Loftus found that false memories are easily implanted in memory. For example, she asked people to recall events such as being lost in a supermarket, or being taken for a ride in a hot-air balloon, and about a quarter of the people asked gave quite detailed accounts, even though the events had never actually occurred. Memories are also easily altered or implanted by persuasive questioning. In the 1980s some therapists created social mayhem by suggesting to their patients that their symptoms might be due to sexual abuse, often by a parent or close relative who was in fact innocent. This is not to say, of course, that sexual abuse does not occur or that all memories of abuse are false. Nevertheless, the events of that unfortunate decade, along with research by Loftus and others, have led to a better understanding that the probing of memory for past events needs to be undertaken with care, avoiding leading questions and presumptions of guilt. Our brains simply don’t work like cameras or tape recorders.

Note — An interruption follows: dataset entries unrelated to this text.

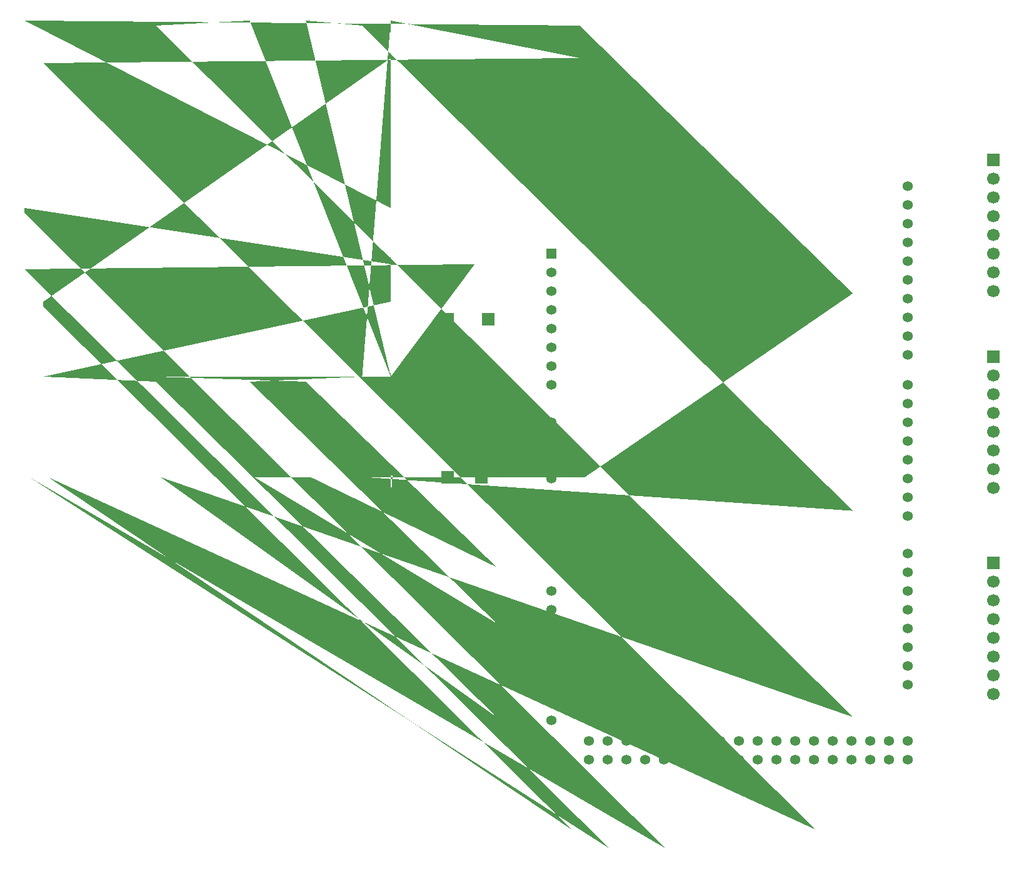
<source format=gbr>
%TF.GenerationSoftware,Flux,Pcbnew,7.0.11-7.0.11~ubuntu20.04.1*%
%TF.CreationDate,2024-04-02T09:14:25+00:00*%
%TF.ProjectId,input,696e7075-742e-46b6-9963-61645f706362,rev?*%
%TF.SameCoordinates,Original*%
%TF.FileFunction,Copper,L3,Inr*%
%TF.FilePolarity,Positive*%
%FSLAX46Y46*%
G04 Gerber Fmt 4.6, Leading zero omitted, Abs format (unit mm)*
G04 Filename: strong-peach-translation-collar*
G04 Build it with Flux! Visit our site at: https://www.flux.ai (PCBNEW 7.0.11-7.0.11~ubuntu20.04.1) date 2024-04-02 09:14:25*
%MOMM*%
%LPD*%
G01*
G04 APERTURE LIST*
G04 Aperture macros list*
%AMFreePoly0*
4,1,5,0.850000,-0.850000,-0.850000,-0.850000,-0.850000,0.850000,0.850000,0.850000,0.850000,-0.850000,0.850000,-0.850000,$1*%
%AMFreePoly1*
4,1,5,0.679000,-0.679000,-0.679000,-0.679000,-0.679000,0.679000,0.679000,0.679000,0.679000,-0.679000,0.679000,-0.679000,$1*%
%AMFreePoly2*
4,1,129,0.022069,0.299187,0.036723,0.297744,0.051289,0.295583,0.065730,0.292711,0.080014,0.289133,0.094105,0.284858,0.107969,0.279898,0.121572,0.274263,0.134883,0.267967,0.147869,0.261026,0.160499,0.253456,0.172742,0.245275,0.184569,0.236504,0.195952,0.227163,0.206862,0.217274,0.217274,0.206862,0.227163,0.195952,0.236504,0.184569,0.245275,0.172742,0.253456,0.160499,
0.261026,0.147869,0.267967,0.134883,0.274263,0.121572,0.279898,0.107969,0.284858,0.094105,0.289133,0.080014,0.292711,0.065730,0.295583,0.051289,0.297744,0.036723,0.299187,0.022069,0.299910,0.007362,0.299910,-0.007362,0.299187,-0.022069,0.297744,-0.036723,0.295583,-0.051289,0.292711,-0.065730,0.289133,-0.080014,0.284858,-0.094105,0.279898,-0.107969,0.274263,-0.121572,
0.267967,-0.134883,0.261026,-0.147869,0.253456,-0.160499,0.245275,-0.172742,0.236504,-0.184569,0.227163,-0.195952,0.217274,-0.206862,0.206862,-0.217274,0.195952,-0.227163,0.184569,-0.236504,0.172742,-0.245275,0.160499,-0.253456,0.147869,-0.261026,0.134883,-0.267967,0.121572,-0.274263,0.107969,-0.279898,0.094105,-0.284858,0.080014,-0.289133,0.065730,-0.292711,0.051289,-0.295583,
0.036723,-0.297744,0.022069,-0.299187,0.007362,-0.299910,-0.007362,-0.299910,-0.022069,-0.299187,-0.036723,-0.297744,-0.051289,-0.295583,-0.065730,-0.292711,-0.080014,-0.289133,-0.094105,-0.284858,-0.107969,-0.279898,-0.121572,-0.274263,-0.134883,-0.267967,-0.147869,-0.261026,-0.160499,-0.253456,-0.172742,-0.245275,-0.184569,-0.236504,-0.195952,-0.227163,-0.206862,-0.217274,-0.217274,-0.206862,
-0.227163,-0.195952,-0.236504,-0.184569,-0.245275,-0.172742,-0.253456,-0.160499,-0.261026,-0.147869,-0.267967,-0.134883,-0.274263,-0.121572,-0.279898,-0.107969,-0.284858,-0.094105,-0.289133,-0.080014,-0.292711,-0.065730,-0.295583,-0.051289,-0.297744,-0.036723,-0.299187,-0.022069,-0.299910,-0.007362,-0.299910,0.007362,-0.299187,0.022069,-0.297744,0.036723,-0.295583,0.051289,-0.292711,0.065730,
-0.289133,0.080014,-0.284858,0.094105,-0.279898,0.107969,-0.274263,0.121572,-0.267967,0.134883,-0.261026,0.147869,-0.253456,0.160499,-0.245275,0.172742,-0.236504,0.184569,-0.227163,0.195952,-0.217274,0.206862,-0.206862,0.217274,-0.195952,0.227163,-0.184569,0.236504,-0.172742,0.245275,-0.160499,0.253456,-0.147869,0.261026,-0.134883,0.267967,-0.121572,0.274263,-0.107969,0.279898,
-0.094105,0.284858,-0.080014,0.289133,-0.065730,0.292711,-0.051289,0.295583,-0.036723,0.297744,-0.022069,0.299187,-0.007362,0.299910,0.007362,0.299910,0.022069,0.299187,0.022069,0.299187,$1*%
G04 Aperture macros list end*
%TA.AperFunction,ComponentPad*%
%ADD10FreePoly0,0.000000*%
%TD*%
%TA.AperFunction,ComponentPad*%
%ADD11C,1.358000*%
%TD*%
%TA.AperFunction,ComponentPad*%
%ADD12FreePoly1,0.000000*%
%TD*%
%TA.AperFunction,ComponentPad*%
%ADD13C,1.700000*%
%TD*%
%TA.AperFunction,ComponentPad*%
%ADD14FreePoly2,0.000000*%
%TD*%
G04 APERTURE END LIST*
D10*
%TO.N,N/C*%
%TO.C,*%
X0Y-4154800D03*
X4122000Y3465200D03*
X5126800Y10050700D03*
D11*
X61897300Y-21645300D03*
X61897300Y-16565300D03*
X59357300Y-47045300D03*
X33957300Y-49585300D03*
X61897300Y-47045300D03*
X13637300Y11374700D03*
X28877300Y-49585300D03*
X36497300Y-49585300D03*
X61897300Y25598700D03*
X56817300Y-47045300D03*
X23797300Y-47045300D03*
X13637300Y-31805300D03*
X13637300Y-11485300D03*
X61897300Y-3865300D03*
X13637300Y-19105300D03*
X61897300Y-31805300D03*
X28877300Y-47045300D03*
D12*
X13637300Y18994700D03*
D11*
X46657300Y-49585300D03*
X39037300Y-47045300D03*
X13637300Y-16565300D03*
X44117300Y-49585300D03*
X18717300Y-47045300D03*
X61897300Y-6405300D03*
X61897300Y-24185300D03*
X33957300Y-47045300D03*
X51737300Y-47045300D03*
X13637300Y6294700D03*
X21257300Y-47045300D03*
X21257300Y-49585300D03*
X61897300Y-11485300D03*
X61897300Y15438700D03*
X61897300Y23058700D03*
X61897300Y20518700D03*
X26337300Y-47045300D03*
X61897300Y-49585300D03*
X13637300Y-36885300D03*
X61897300Y-8945300D03*
X61897300Y-1325300D03*
X31417300Y-49585300D03*
X41577300Y-49585300D03*
X13637300Y-3865300D03*
X61897300Y17978700D03*
X13637300Y16454700D03*
X13637300Y1214700D03*
X18717300Y-49585300D03*
X61897300Y-39425300D03*
X61897300Y1214700D03*
X36497300Y-47045300D03*
X41577300Y-47045300D03*
X13637300Y-39425300D03*
X13637300Y-8945300D03*
X49197300Y-49585300D03*
X61897300Y12898700D03*
X44117300Y-47045300D03*
X39037300Y-49585300D03*
X13637300Y3754700D03*
X56817300Y-49585300D03*
X13637300Y-41711300D03*
X23797300Y-49585300D03*
X13637300Y-14025300D03*
X61897300Y28138700D03*
X61897300Y10358700D03*
X49197300Y-47045300D03*
X54277300Y-49585300D03*
X31417300Y-47045300D03*
X26337300Y-49585300D03*
X13637300Y-21645300D03*
X61897300Y-29265300D03*
X61897300Y5278700D03*
X61897300Y-36885300D03*
X13637300Y-44251300D03*
X13637300Y13914700D03*
X61897300Y-26725300D03*
X61897300Y-34345300D03*
X59357300Y-49585300D03*
X13637300Y-26725300D03*
X13637300Y-34345300D03*
X54277300Y-47045300D03*
X13637300Y-29265300D03*
X61897300Y-14025300D03*
X61897300Y7818700D03*
X13637300Y8834700D03*
X46657300Y-47045300D03*
X51737300Y-49585300D03*
X13637300Y-6405300D03*
D10*
X-418500Y3465200D03*
X4122000Y-11364700D03*
X-418500Y10050800D03*
X4647000Y-4154600D03*
X-418500Y-11364700D03*
D13*
X73474100Y-30535300D03*
X73474100Y-33075300D03*
X73474100Y-35615300D03*
X73474100Y-25455300D03*
X73474100Y-40695300D03*
D10*
X73474100Y-22915300D03*
D13*
X73474100Y-27995300D03*
X73474100Y-38155300D03*
X73474100Y-2595300D03*
X73474100Y-5135300D03*
X73474100Y-7675300D03*
X73474100Y2484700D03*
X73474100Y-12755300D03*
D10*
X73474100Y5024700D03*
D13*
X73474100Y-55300D03*
X73474100Y-10215300D03*
X73474100Y24007200D03*
X73474100Y21467200D03*
X73474100Y18927200D03*
X73474100Y29087200D03*
X73474100Y13847200D03*
D10*
X73474100Y31627200D03*
D13*
X73474100Y26547200D03*
X73474100Y16387200D03*
D14*
%TO.N,Net 5*%
X-8145800Y-11364700D03*
%TD*%
M02*

</source>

When we speak of memory, we usually mean memory for events or episodes in our personal lives. This is known as episodic memory, and distinguished from semantic memory, which is memory for enduring facts about the world—such as the memory that Wellington is the capital of New Zealand and that sugar tastes sweet. It includes all the words we know, and what they refer to. You probably know something like 50,000 words, along with associated objects, actions, qualities and the like.
In cases of amnesia, episodic memories are typically badly affected, while semantic memories remain more or less intact. One dramatic case is the English musician Clive Wearing, who suffered severe amnesia following a viral infection that destroyed part of his brain known as the hippocampus. Deprived of episodic memory, he lives in the present, constantly under the impression that he has just woken up, or risen from the dead. Yet he can talk, easily recognises his wife and can still play the piano and conduct a choir. His semantic memory appears to be largely intact.
Episodic memories are also profoundly affected in Alzheimer’s disease, which may affect up to 50 per cent of people over the age of 85. The disease attacks newer memories rather than older ones, so sufferers often seem to be mentally transported back into earlier periods in their lives. Again, the hippocampus is one of the areas targeted by the disease. But in at least one neurological condition, known as semantic dementia, it is semantic memory that is affected, while episodic memories remain surprisingly unimpaired. If that happens to me, I will have to cease writing essays of this sort, and will probably try to bore you instead with my autobiography. But be reassured, it probably won’t work because semantic memory also includes the power of language.